*EXTRACTED ENTRIES*
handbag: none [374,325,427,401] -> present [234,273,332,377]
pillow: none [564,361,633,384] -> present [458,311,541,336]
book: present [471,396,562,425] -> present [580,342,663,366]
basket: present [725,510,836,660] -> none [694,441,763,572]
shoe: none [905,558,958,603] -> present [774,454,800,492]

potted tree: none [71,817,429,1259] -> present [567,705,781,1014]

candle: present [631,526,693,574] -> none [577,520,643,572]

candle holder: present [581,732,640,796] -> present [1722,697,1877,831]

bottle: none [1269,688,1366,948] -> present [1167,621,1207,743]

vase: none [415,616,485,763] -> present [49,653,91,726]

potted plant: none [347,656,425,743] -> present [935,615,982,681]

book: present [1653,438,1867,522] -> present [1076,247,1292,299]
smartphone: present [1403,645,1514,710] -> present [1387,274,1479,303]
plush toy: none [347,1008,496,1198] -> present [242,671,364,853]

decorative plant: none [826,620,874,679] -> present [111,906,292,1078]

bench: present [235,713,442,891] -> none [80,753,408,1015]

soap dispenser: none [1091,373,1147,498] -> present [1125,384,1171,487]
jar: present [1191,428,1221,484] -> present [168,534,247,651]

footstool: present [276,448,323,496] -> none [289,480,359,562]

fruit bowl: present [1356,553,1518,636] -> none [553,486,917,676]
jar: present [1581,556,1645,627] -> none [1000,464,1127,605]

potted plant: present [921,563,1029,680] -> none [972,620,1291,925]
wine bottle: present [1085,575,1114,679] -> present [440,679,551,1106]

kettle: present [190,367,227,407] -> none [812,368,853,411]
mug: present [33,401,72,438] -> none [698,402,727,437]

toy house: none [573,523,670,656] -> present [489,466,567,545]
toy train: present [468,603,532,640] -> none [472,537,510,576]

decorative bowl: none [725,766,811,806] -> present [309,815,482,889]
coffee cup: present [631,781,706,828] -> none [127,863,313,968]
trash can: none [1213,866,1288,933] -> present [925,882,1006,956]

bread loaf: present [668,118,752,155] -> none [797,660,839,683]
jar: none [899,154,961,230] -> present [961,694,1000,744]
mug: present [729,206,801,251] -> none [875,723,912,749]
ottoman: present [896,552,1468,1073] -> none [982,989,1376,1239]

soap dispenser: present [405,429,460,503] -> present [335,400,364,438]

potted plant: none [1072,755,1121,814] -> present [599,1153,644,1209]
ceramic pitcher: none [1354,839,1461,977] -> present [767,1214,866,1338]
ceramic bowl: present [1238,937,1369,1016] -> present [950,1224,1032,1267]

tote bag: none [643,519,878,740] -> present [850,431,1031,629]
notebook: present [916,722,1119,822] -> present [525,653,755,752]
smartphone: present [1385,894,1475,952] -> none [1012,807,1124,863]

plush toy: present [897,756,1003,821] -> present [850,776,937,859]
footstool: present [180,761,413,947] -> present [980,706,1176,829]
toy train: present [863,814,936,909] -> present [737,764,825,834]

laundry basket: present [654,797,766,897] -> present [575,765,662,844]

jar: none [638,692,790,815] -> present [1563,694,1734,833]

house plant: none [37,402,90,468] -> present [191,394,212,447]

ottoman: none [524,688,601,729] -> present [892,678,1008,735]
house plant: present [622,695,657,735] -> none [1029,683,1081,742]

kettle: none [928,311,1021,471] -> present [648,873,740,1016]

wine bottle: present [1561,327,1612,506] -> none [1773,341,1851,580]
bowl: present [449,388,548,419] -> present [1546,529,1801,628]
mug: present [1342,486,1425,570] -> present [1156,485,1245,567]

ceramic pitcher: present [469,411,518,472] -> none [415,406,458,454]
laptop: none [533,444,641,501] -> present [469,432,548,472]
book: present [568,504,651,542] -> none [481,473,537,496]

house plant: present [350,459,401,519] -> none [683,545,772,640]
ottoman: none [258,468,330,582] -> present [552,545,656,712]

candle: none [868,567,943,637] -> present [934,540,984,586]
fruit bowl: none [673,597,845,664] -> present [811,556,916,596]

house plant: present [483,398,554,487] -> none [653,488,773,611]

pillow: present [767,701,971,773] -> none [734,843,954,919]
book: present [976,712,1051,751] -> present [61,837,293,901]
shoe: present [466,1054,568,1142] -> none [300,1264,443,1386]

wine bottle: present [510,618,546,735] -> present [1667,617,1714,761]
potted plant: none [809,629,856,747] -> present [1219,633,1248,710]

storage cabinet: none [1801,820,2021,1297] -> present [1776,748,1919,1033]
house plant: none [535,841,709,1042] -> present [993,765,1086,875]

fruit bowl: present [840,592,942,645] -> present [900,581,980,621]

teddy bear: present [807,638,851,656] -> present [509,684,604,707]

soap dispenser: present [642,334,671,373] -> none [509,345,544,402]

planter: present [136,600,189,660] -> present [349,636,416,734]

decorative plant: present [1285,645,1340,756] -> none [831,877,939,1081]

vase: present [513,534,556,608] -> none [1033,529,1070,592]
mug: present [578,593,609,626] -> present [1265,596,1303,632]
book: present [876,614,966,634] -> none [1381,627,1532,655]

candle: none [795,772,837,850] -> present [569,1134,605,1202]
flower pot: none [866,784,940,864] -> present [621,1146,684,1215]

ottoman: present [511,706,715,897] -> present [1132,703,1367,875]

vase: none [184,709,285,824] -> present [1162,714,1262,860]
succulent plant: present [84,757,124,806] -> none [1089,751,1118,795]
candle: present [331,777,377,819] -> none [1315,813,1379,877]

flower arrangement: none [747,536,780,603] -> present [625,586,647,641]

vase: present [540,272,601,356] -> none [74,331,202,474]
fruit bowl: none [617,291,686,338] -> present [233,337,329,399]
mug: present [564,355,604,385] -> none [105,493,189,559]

*TRY IT*
State how many lines in the entries hold "smartphone", please, with no other words.

*OUTPUT OF THE TASK*
2